Password manager- it’s too important and it’s the thing that has to work for me to recover when I break something else. I’m happy to support Bitwarden with a few bucks a year.
Email- again, it’s mission critical and I have a habit of tinkering with things and breaking them. And it’s just no fun. The less I need to think about email, the happier I am.
I self-host all those things.
I just have two portable drives, and I bring one home from work at a time to run an rsync backup job.
Why is backblaze so cheap?
Because the assumption is there’s very little throughput. Storage isn’t really that expensive, but bandwidth is and Backblaze is only cheap if you aren’t trying to get at your data regularly. That’s fine for backups because hopefully you never need them.
EDIT: I should say that for an individual user, getting data out of Backblaze isn’t that expensive, but it’s more expensive than cold storage. I think they charge $.01 per GB transfered, so a 10GB movie would cost you about ten cents to stream. It would cost you $100 to recover a 10TB backup from Backblaze (though for a fee than can mail you some of that on a hard drive, I think).
That’s what “1” in the “3-2-1” backup strategy stands for, a true offsite backup (preferably continent where you do not reside) For “2” I would still deploy a local offsite at someone’s house for quick disaster recovery.
Downloading your 10TB data from B2 (or even requesting a tarball HDD from them) is costlier than recovering from an offsite backup facility within an hour’s reach.
Re backups, to be clear it sounds like you’re specific referring to offsite backups.
I run my own local backup server using syncthing for replication and restic for snapshotting, but I also send offsites to cloud storage (in my case gdrive).
A video hosting service.

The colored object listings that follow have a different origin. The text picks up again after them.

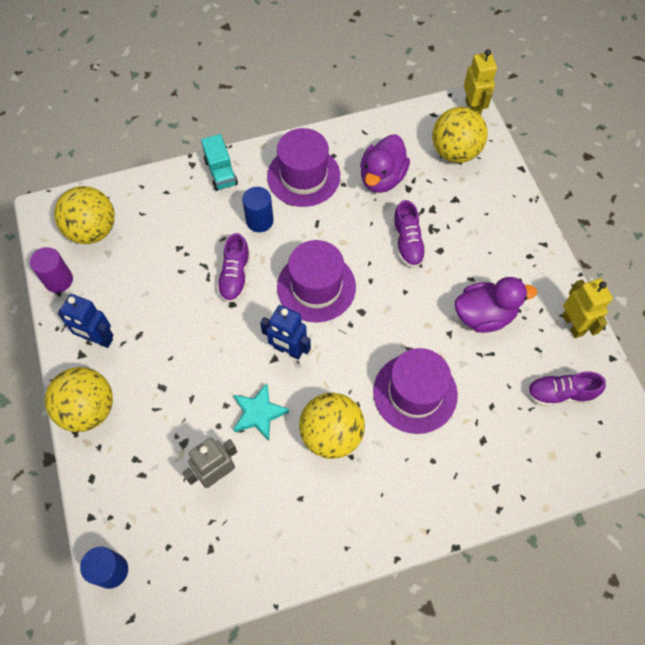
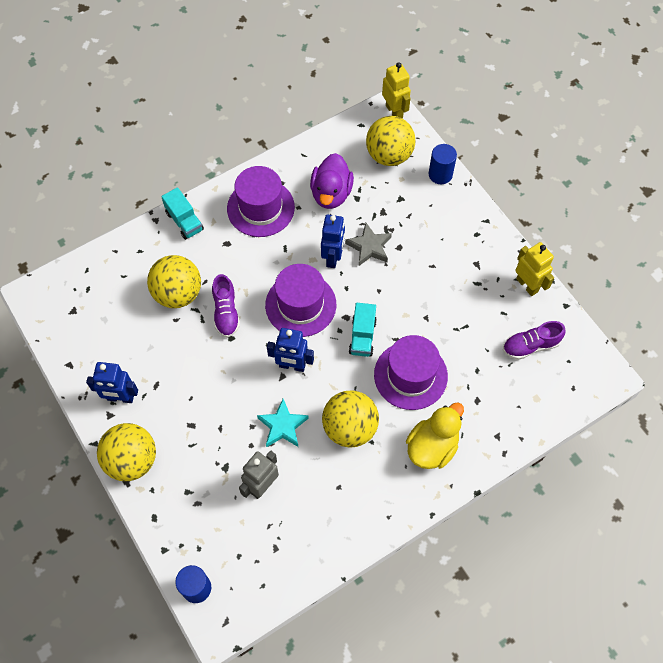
camera: 15 degrees left, 0 degrees up
purple cylinder [30,247,73,293] -> none
yellow ball [54,186,115,244] -> yellow ball moved to [147,255,201,308]
blue cylinder [242,187,274,232] -> blue cylinder moved to [429,144,457,184]
purple shoe [392,200,426,268] -> grey star [345,223,392,266]
purple duck [455,277,537,333] -> none
none -> blue robot [321,215,345,268]
none -> turquoise truck [349,303,377,357]
none -> yellow duck [406,402,464,469]

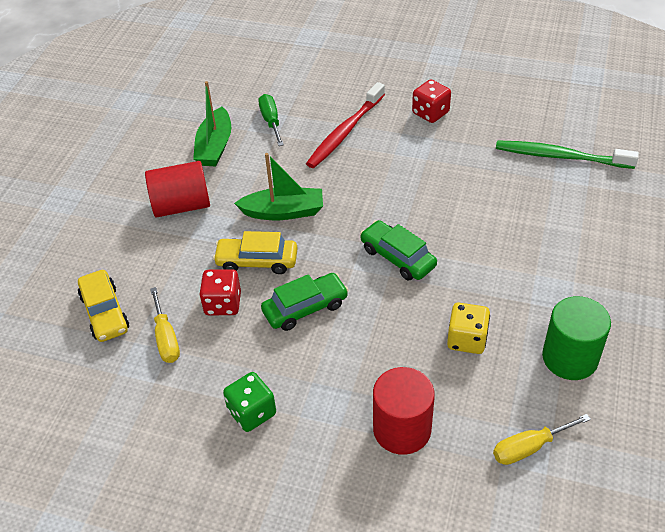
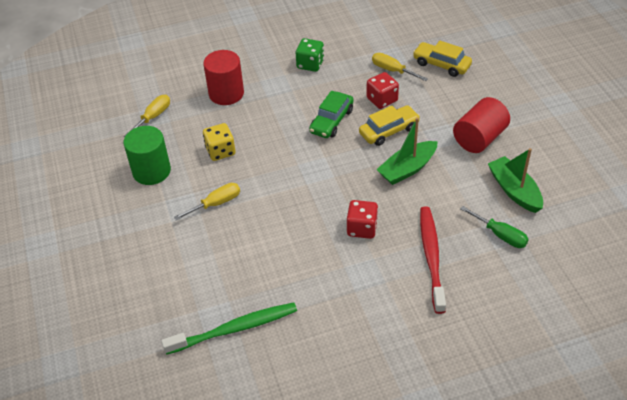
camera: 145 degrees right, 0 degrees up
green car [360,220,437,280] -> none
red dice [412,79,451,123] -> red dice moved to [347,200,378,239]
none -> yellow screwdriver [174,183,240,220]

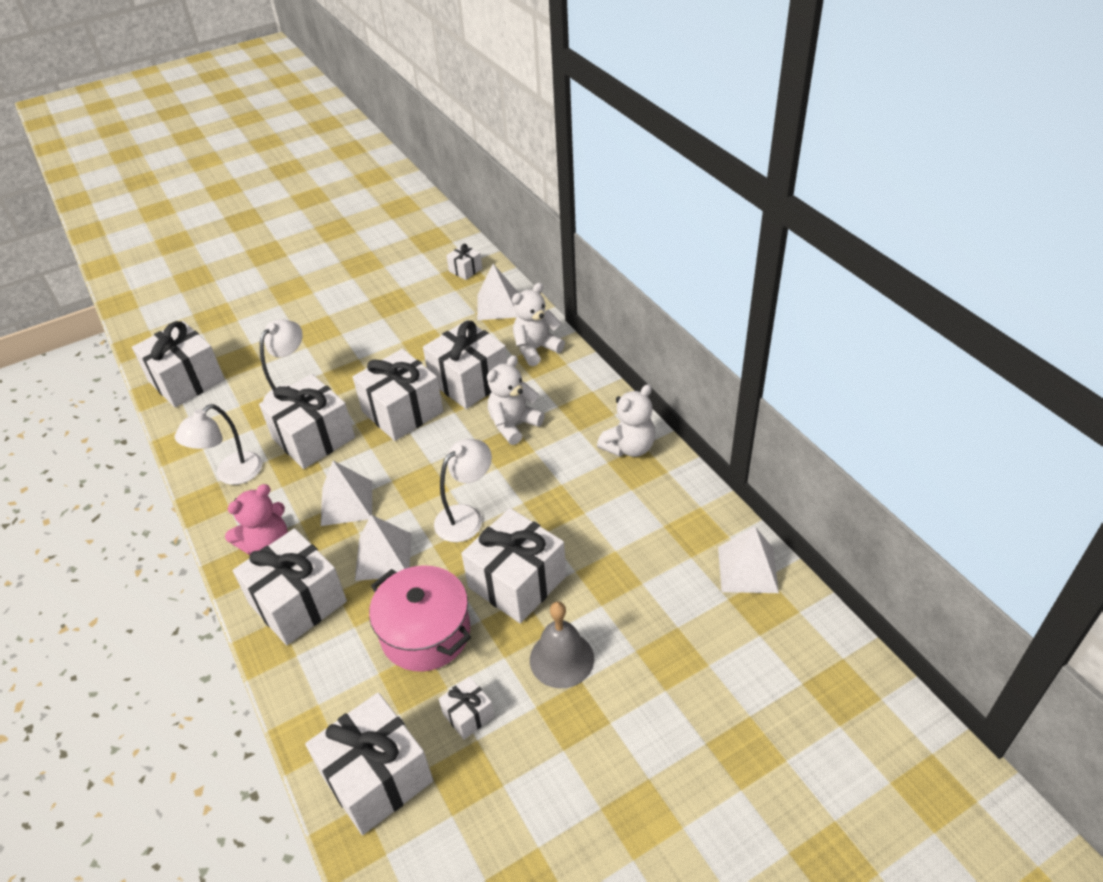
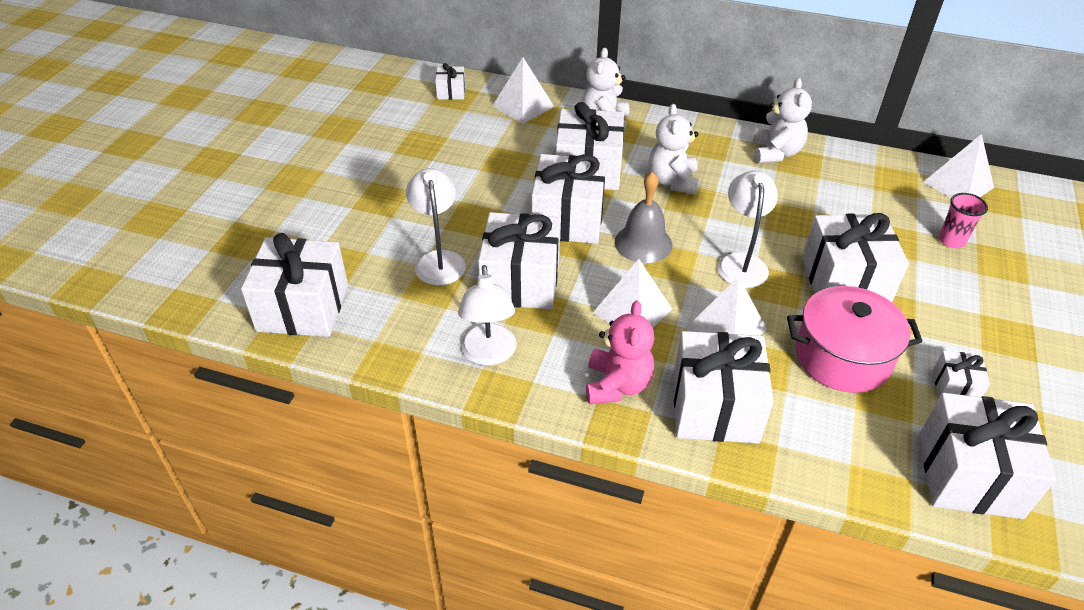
camera: 45 degrees left, 0 degrees up
grey bell [530,602,594,688] -> grey bell moved to [615,171,672,263]
none -> pink cup [939,193,988,248]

I cant be bothered collecting and storing all that media.
I was the same way for a while, but the last few years have just gotten worse and worse for streaming. I have a handful of streaming services I don’t have to pay to access (some through phone provider, prime video, parents accounts, etc), but anything not on there I’m just going to pirate. I use sonarr/radarr with Plex so it’s super easy to get and maintain media and it’s easy to access on all my devices, and my 4 tb hdd was $100, which I more than made up for after 4 months or so by not paying for hbo max and Netflix. No way in hell I’m going to pay for every streaming service for every show that looks good, or buy them individually.
I did this for a couple of years and it became such a major hassle I just closed my server and told everyone to go get their own subscriptions. 30 terra-bytes of data deleted!!
Ouch that’s brutal. You must have spent so much money on running all that and so much time collecting all that media.
It’s not that hard honestly. I only have one TB though but it really isn’t that much of a hassle.